- What this task involves -
Spot each line in the data below containing "socket" and copy it.

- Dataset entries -
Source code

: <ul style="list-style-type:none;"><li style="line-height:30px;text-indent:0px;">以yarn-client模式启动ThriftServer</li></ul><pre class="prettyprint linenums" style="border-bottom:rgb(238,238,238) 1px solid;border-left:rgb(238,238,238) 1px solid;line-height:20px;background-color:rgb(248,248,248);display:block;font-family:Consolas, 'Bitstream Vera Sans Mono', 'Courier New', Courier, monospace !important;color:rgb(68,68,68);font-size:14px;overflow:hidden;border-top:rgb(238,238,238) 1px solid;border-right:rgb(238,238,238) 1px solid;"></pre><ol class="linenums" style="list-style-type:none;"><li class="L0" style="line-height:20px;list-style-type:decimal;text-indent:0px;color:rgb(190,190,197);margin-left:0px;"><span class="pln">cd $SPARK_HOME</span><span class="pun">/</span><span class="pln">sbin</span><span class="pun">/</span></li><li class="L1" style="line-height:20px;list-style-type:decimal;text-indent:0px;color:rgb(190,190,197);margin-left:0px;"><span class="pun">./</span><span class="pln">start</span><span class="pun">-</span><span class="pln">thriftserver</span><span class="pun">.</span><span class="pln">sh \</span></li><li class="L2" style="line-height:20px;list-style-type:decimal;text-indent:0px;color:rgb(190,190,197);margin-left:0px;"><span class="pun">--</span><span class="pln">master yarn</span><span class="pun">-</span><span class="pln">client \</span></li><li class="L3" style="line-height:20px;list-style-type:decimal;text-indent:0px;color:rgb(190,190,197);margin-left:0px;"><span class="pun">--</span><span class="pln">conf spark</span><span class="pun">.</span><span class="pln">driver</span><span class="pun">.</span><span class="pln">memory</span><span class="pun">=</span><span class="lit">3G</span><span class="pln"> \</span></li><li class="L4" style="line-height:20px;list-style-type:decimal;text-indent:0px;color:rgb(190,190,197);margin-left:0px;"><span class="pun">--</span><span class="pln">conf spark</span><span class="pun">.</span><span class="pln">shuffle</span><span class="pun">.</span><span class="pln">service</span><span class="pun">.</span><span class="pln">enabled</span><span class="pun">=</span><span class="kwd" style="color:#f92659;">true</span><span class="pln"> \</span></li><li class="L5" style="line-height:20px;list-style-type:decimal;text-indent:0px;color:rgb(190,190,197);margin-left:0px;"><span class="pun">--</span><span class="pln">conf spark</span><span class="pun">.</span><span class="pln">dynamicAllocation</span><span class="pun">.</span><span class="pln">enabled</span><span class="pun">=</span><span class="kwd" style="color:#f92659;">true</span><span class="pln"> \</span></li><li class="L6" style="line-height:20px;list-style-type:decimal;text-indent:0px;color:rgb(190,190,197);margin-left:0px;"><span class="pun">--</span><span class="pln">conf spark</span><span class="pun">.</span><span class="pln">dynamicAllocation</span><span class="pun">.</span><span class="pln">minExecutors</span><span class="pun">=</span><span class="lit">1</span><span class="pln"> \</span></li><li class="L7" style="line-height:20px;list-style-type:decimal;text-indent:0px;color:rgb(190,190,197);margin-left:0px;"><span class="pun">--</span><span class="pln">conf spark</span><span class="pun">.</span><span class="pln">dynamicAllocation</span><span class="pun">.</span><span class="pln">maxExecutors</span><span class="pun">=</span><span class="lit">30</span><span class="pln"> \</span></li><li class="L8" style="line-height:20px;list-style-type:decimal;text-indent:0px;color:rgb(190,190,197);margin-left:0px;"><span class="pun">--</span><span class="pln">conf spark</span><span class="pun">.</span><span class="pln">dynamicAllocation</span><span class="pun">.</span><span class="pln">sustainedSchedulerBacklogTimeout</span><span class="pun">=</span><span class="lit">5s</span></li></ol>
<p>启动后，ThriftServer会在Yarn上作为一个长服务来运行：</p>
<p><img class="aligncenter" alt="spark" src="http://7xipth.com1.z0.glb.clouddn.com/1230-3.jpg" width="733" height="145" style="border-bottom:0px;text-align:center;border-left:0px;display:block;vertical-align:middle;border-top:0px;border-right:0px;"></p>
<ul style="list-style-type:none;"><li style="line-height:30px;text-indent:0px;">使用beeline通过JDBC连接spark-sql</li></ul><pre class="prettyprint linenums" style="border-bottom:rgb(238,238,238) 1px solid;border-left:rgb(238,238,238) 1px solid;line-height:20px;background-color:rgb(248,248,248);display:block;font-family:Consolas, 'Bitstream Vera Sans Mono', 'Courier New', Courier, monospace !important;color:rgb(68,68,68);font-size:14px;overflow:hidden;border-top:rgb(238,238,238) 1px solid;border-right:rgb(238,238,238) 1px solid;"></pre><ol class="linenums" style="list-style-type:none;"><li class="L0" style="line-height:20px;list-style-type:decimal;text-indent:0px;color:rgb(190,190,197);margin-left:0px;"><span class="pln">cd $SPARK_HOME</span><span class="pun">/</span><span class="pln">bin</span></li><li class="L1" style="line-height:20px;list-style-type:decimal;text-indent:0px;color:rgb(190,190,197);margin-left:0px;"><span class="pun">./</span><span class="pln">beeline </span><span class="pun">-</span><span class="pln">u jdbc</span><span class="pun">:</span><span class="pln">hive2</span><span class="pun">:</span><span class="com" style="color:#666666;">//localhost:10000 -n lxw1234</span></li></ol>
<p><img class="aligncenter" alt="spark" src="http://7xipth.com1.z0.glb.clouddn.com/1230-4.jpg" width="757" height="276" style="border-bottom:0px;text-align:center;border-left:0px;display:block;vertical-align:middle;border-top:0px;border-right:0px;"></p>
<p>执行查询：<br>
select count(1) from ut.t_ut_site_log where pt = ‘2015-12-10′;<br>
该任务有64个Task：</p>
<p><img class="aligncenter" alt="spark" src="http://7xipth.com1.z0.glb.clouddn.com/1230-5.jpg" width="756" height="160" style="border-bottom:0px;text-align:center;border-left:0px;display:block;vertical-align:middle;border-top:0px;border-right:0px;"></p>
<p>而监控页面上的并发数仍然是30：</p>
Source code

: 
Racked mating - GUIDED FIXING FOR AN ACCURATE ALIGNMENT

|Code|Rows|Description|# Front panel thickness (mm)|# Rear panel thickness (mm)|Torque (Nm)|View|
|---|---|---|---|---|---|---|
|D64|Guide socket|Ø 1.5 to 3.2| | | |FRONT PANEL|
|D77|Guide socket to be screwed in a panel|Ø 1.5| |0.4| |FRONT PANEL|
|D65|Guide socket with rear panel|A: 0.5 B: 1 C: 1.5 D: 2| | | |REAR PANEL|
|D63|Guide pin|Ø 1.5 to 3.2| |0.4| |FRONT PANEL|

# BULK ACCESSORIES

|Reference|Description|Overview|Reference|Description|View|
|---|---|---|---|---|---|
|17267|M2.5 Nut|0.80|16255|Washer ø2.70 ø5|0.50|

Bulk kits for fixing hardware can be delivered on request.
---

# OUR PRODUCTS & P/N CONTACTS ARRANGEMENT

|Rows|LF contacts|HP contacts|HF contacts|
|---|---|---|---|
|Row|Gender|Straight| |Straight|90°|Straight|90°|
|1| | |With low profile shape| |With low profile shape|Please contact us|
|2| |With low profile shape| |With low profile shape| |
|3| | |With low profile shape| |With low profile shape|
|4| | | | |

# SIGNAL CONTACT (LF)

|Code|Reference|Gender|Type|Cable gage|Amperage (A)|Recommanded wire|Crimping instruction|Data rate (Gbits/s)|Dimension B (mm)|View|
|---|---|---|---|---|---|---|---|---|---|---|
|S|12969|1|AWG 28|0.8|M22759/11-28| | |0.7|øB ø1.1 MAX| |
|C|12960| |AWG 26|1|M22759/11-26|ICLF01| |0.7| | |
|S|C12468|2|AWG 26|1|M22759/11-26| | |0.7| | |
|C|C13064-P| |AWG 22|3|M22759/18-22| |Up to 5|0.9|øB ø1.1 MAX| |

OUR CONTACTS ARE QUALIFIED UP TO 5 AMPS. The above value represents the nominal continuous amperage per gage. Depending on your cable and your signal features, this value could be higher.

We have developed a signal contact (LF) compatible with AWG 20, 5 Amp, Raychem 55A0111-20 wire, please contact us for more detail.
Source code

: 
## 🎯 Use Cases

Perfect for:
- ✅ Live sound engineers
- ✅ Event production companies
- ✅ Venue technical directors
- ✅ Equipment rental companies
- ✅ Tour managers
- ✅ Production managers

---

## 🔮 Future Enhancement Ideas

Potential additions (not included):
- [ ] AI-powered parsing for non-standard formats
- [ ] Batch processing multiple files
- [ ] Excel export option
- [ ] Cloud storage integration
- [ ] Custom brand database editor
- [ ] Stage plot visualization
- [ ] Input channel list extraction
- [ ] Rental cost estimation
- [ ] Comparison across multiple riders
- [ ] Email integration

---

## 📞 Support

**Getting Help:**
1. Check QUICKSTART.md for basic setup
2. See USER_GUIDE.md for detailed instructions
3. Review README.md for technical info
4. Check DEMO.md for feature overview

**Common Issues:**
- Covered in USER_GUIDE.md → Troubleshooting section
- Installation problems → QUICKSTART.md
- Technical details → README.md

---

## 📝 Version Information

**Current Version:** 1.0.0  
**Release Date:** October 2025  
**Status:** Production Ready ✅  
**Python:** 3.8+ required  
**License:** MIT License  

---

- Reply to the task -
|D64|Guide socket|Ø 1.5 to 3.2| | | |FRONT PANEL|
|D77|Guide socket to be screwed in a panel|Ø 1.5| |0.4| |FRONT PANEL|
|D65|Guide socket with rear panel|A: 0.5 B: 1 C: 1.5 D: 2| | | |REAR PANEL|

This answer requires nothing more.